Short problem 1:
Reproduce the stretch of the passage about instructions from "I have learned" through "where it stands.", swapping "poster board" for "science kit".

## Start Document segment

I have learned how important instructions are to me as my children grow into more complicated assignments.  It's often they come home to say, "I need a poster board for a project..." but they don't have any details about the project or what is expected of them in completing it.

Details... that's just where it stands.

One of my favorite college teachers was a guy named Dr. Tonsing.  Tonsing(or Tonz to the students) was a religion professor at California Lutheran University.  Tonz was known to have a very specific way he wanted things presented to him.  He wanted them in an outline.  Each point in the outline had to have so many sub-points and every sub-point had to be documented in a specific way.  Every paper in his class would look exactly alike.  That's just how he liked them.

## End Document segment

Short problem 2:
Transcribe the stretch of the entries from the line containing "white square: moved 2 px up" through the line containing "purple triangle: moved 12 px down", leaving the picture markers out of your answer.

## Start Supplied data

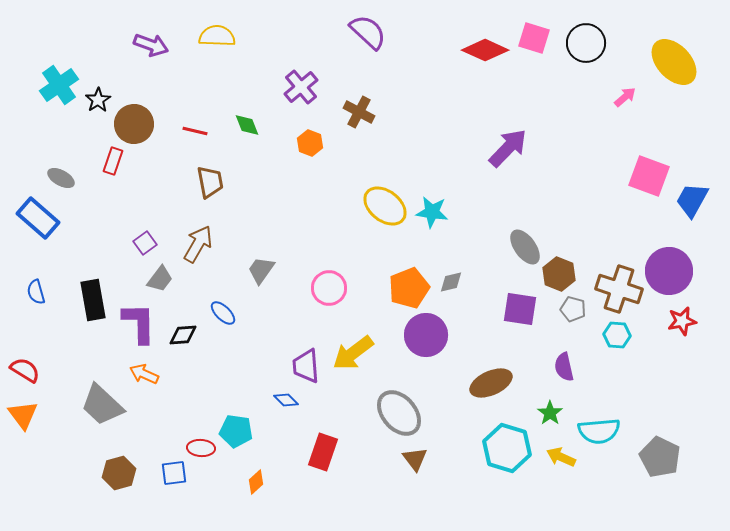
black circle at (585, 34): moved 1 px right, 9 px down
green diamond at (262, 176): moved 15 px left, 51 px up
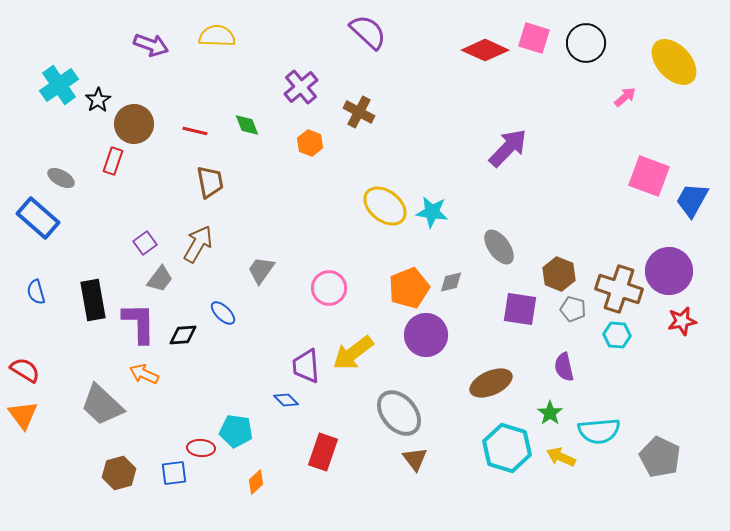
gray ellipse at (525, 247): moved 26 px left
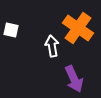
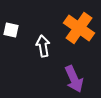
orange cross: moved 1 px right
white arrow: moved 9 px left
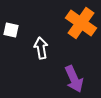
orange cross: moved 2 px right, 5 px up
white arrow: moved 2 px left, 2 px down
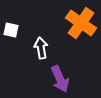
purple arrow: moved 14 px left
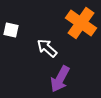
white arrow: moved 6 px right; rotated 40 degrees counterclockwise
purple arrow: rotated 52 degrees clockwise
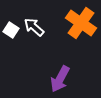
white square: rotated 21 degrees clockwise
white arrow: moved 13 px left, 21 px up
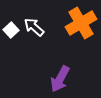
orange cross: rotated 24 degrees clockwise
white square: rotated 14 degrees clockwise
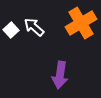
purple arrow: moved 4 px up; rotated 20 degrees counterclockwise
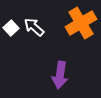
white square: moved 2 px up
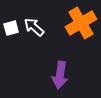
white square: rotated 28 degrees clockwise
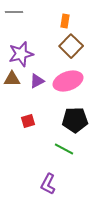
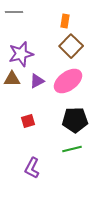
pink ellipse: rotated 16 degrees counterclockwise
green line: moved 8 px right; rotated 42 degrees counterclockwise
purple L-shape: moved 16 px left, 16 px up
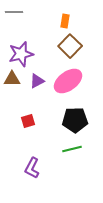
brown square: moved 1 px left
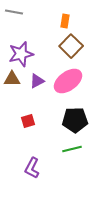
gray line: rotated 12 degrees clockwise
brown square: moved 1 px right
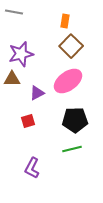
purple triangle: moved 12 px down
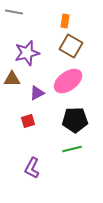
brown square: rotated 15 degrees counterclockwise
purple star: moved 6 px right, 1 px up
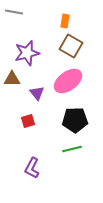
purple triangle: rotated 42 degrees counterclockwise
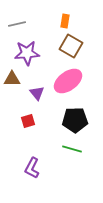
gray line: moved 3 px right, 12 px down; rotated 24 degrees counterclockwise
purple star: rotated 10 degrees clockwise
green line: rotated 30 degrees clockwise
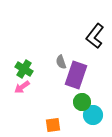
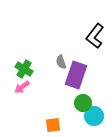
green circle: moved 1 px right, 1 px down
cyan circle: moved 1 px right, 1 px down
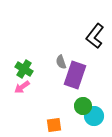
purple rectangle: moved 1 px left
green circle: moved 3 px down
orange square: moved 1 px right
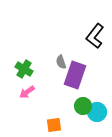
pink arrow: moved 5 px right, 5 px down
cyan circle: moved 3 px right, 4 px up
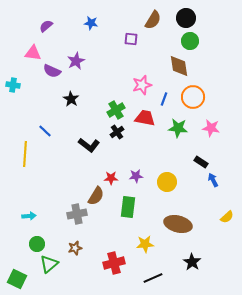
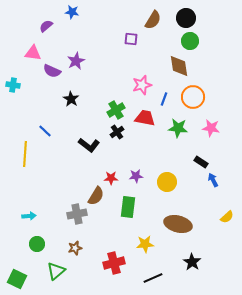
blue star at (91, 23): moved 19 px left, 11 px up
green triangle at (49, 264): moved 7 px right, 7 px down
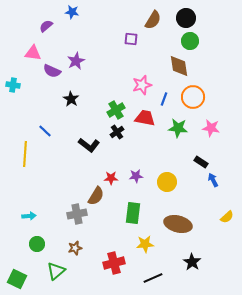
green rectangle at (128, 207): moved 5 px right, 6 px down
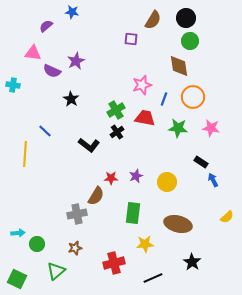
purple star at (136, 176): rotated 16 degrees counterclockwise
cyan arrow at (29, 216): moved 11 px left, 17 px down
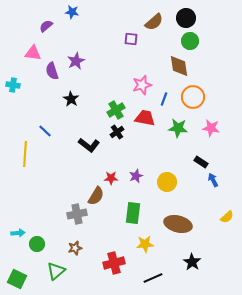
brown semicircle at (153, 20): moved 1 px right, 2 px down; rotated 18 degrees clockwise
purple semicircle at (52, 71): rotated 48 degrees clockwise
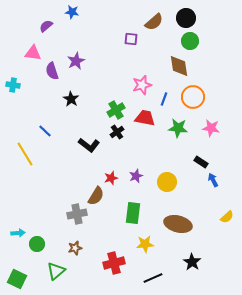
yellow line at (25, 154): rotated 35 degrees counterclockwise
red star at (111, 178): rotated 16 degrees counterclockwise
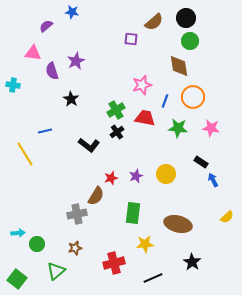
blue line at (164, 99): moved 1 px right, 2 px down
blue line at (45, 131): rotated 56 degrees counterclockwise
yellow circle at (167, 182): moved 1 px left, 8 px up
green square at (17, 279): rotated 12 degrees clockwise
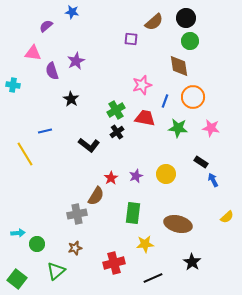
red star at (111, 178): rotated 16 degrees counterclockwise
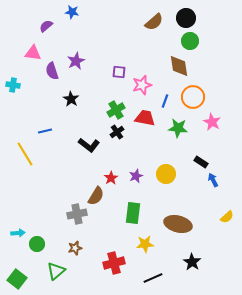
purple square at (131, 39): moved 12 px left, 33 px down
pink star at (211, 128): moved 1 px right, 6 px up; rotated 18 degrees clockwise
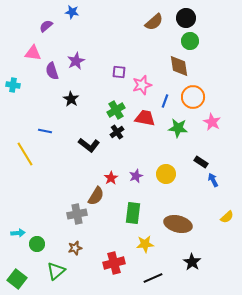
blue line at (45, 131): rotated 24 degrees clockwise
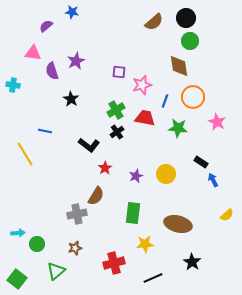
pink star at (212, 122): moved 5 px right
red star at (111, 178): moved 6 px left, 10 px up
yellow semicircle at (227, 217): moved 2 px up
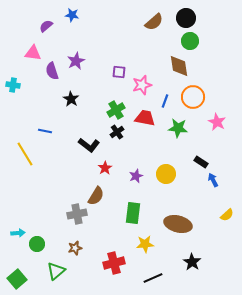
blue star at (72, 12): moved 3 px down
green square at (17, 279): rotated 12 degrees clockwise
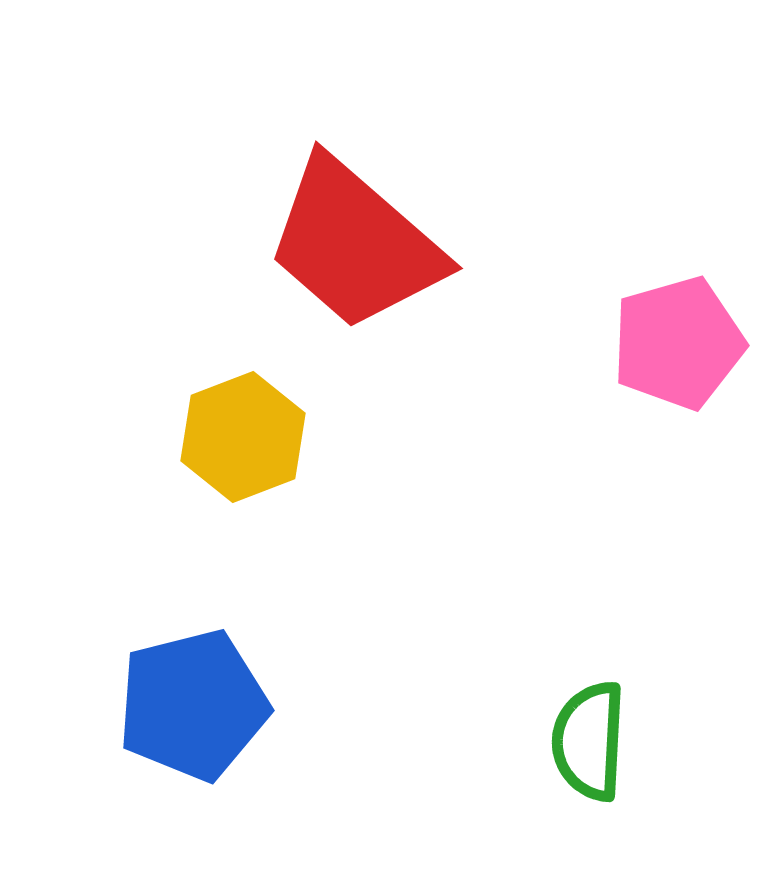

## End Supplied data

Full solution 1:
I have learned how important instructions are to me as my children grow into more complicated assignments.  It's often they come home to say, "I need a science kit for a project..." but they don't have any details about the project or what is expected of them in completing it.

Details... that's just where it stands.

Full solution 2:
white square: moved 2 px up
white square: rotated 28 degrees clockwise
pink ellipse: rotated 16 degrees counterclockwise
green line: moved 8 px right; rotated 42 degrees counterclockwise
purple L-shape: moved 16 px left, 16 px up
brown square: moved 1 px left
gray line: rotated 12 degrees clockwise
brown square: moved 1 px right
purple triangle: moved 12 px down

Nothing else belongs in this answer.